A global fund manager’s market assessment has predicted fixed income investments will continue to generate poor returns over the coming 10 to 15 years.
JP Morgan Asset Management has reached this conclusion as a result of its “Long-Term Capital Market Assumptions” analysis, which forced it to lower its global economic growth expectation over the period to 2.3 per cent, down 20 basis points from previous forecasts for the same period, while also concluding inflation during this time frame will remain at around 2.2 per cent.
“Where that gets you is to a pretty bleak place for fixed income and bond returns. Bond yields and interest rates are low around the world. We do assume there will be some recovery at some point to higher interest rate and bond yield levels, but it will take longer, so we lengthened [the expected] time it’s going to take there and we’ve cut again a little bit the interest rate levels we assume in the long run,” JP Morgan Asset Management multi-asset solutions global strategist Patrik Schowitz said.
“All of that together just hits your return from fixed income.”
Schowitz said this outlook has a number of implications for investors.
“The first one is that in relative terms risky assets look better again. Not because they look good, it’s just because safe assets look so bad,” he noted.
To this end, the manager is anticipating returns generated from equities to be about 5.5 per cent to 6 per cent around the world.

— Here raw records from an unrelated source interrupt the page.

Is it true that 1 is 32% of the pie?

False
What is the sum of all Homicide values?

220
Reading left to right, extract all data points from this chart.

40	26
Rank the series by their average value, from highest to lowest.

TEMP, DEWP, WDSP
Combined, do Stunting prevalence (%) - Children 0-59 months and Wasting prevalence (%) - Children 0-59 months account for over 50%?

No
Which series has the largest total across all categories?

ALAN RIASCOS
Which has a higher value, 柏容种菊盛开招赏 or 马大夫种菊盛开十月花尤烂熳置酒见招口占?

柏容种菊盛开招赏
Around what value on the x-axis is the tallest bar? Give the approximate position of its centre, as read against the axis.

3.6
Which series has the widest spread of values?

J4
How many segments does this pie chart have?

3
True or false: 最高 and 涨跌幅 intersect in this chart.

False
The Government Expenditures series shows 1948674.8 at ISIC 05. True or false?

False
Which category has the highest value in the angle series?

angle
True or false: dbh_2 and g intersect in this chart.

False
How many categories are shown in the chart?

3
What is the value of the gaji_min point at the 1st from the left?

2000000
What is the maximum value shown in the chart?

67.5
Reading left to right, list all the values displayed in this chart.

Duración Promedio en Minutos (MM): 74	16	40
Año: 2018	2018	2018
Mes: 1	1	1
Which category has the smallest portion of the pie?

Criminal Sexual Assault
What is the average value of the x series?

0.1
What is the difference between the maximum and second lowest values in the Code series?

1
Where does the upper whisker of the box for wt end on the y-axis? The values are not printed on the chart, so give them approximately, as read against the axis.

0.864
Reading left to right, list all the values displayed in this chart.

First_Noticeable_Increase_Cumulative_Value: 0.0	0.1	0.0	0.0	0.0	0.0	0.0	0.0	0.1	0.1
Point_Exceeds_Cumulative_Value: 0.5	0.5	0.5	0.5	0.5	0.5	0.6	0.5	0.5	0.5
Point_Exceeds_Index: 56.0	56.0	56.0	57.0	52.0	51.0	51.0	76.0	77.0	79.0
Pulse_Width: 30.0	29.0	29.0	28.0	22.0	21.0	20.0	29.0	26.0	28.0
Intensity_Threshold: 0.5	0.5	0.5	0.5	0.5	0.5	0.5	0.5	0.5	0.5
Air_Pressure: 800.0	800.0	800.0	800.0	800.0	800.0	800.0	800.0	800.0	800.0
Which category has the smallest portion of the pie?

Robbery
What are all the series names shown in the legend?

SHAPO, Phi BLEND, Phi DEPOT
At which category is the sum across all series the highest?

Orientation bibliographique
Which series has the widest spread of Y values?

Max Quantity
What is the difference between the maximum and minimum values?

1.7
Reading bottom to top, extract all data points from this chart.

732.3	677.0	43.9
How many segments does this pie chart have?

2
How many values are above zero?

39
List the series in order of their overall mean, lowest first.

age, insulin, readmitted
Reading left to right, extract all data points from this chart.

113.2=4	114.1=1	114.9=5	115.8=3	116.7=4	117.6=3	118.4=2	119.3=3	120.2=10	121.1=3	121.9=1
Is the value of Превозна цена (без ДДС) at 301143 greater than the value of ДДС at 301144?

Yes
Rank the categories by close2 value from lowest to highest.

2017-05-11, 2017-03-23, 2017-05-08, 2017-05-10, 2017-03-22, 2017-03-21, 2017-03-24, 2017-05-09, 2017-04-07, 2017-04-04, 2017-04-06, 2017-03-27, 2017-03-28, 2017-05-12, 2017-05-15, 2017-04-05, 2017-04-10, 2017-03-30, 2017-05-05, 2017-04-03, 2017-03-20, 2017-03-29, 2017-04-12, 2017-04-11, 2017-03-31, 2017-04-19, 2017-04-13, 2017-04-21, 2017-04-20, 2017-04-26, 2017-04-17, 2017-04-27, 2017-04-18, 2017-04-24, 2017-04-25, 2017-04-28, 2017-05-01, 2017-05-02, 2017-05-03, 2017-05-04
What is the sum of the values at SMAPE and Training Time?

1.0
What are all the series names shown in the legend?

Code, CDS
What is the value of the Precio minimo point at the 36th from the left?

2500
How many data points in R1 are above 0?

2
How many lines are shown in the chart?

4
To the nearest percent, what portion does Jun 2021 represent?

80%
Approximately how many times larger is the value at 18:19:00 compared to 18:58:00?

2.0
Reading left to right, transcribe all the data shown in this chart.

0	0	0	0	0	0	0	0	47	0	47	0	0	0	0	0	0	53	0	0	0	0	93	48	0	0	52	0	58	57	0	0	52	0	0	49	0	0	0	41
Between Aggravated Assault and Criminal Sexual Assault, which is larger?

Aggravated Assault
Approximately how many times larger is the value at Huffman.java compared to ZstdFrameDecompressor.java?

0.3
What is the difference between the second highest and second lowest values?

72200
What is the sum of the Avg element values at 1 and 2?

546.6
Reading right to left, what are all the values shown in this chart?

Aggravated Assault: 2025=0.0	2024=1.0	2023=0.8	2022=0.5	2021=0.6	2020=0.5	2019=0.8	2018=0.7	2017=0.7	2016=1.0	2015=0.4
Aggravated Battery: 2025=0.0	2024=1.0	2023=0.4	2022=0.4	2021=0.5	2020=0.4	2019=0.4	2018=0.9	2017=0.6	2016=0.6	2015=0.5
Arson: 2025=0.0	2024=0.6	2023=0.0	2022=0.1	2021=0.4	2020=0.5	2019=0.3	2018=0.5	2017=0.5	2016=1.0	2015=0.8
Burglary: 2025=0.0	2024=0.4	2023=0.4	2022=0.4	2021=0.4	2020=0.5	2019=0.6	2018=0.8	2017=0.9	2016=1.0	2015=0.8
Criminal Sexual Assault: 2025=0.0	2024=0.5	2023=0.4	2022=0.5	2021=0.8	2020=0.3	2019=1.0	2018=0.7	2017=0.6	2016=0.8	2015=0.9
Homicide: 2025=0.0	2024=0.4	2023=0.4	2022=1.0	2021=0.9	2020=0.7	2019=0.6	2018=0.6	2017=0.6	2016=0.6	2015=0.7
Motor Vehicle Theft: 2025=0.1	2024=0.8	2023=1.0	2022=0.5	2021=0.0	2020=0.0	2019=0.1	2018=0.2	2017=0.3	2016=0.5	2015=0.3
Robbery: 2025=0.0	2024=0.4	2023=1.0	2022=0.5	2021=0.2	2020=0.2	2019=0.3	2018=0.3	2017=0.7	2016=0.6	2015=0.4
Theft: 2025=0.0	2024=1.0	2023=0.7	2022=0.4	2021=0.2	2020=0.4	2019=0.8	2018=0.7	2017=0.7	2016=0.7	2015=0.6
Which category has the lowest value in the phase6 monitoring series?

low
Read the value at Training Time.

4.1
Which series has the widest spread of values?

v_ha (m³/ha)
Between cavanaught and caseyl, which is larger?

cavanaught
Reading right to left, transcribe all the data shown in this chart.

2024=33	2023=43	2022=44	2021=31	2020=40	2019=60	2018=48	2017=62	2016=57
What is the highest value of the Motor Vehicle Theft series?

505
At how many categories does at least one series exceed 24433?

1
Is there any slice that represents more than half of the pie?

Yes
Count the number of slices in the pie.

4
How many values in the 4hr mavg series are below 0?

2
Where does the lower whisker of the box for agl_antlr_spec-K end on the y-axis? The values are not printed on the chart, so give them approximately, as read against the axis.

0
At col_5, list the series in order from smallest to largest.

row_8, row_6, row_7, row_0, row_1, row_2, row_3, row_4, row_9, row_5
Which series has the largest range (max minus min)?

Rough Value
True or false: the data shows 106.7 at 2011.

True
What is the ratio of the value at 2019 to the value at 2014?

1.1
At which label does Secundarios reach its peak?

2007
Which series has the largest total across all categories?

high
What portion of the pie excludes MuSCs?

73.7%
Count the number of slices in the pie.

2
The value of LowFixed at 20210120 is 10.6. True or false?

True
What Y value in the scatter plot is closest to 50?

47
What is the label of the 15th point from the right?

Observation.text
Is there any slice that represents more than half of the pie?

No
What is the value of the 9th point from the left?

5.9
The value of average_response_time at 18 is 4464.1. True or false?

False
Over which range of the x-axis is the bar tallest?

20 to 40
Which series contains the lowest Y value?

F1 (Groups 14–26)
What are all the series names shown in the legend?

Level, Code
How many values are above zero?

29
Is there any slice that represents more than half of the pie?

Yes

The second implication Schowitz highlighted was the need for investors to revisit the make-up of their portfolios to move away from traditional allocations to fixed income investments.
“If you’re at these low starting yields, bonds aren’t paying you, so that safe part of your portfolio that is meant to protect you [will be less effective],” he said.
“You used to have it good every way in a sense that [fixed income allocations] were giving you safety, was giving you negative correlation to risk, and you were actually being paid to hold it and as global bond yields were falling, you actually had that gain from duration.”
He pointed out unfortunately there were not many safe haven assets investors could look to as a substitute for bonds and perhaps allocating funds to income-generating investments in the alternative space was a potential solution.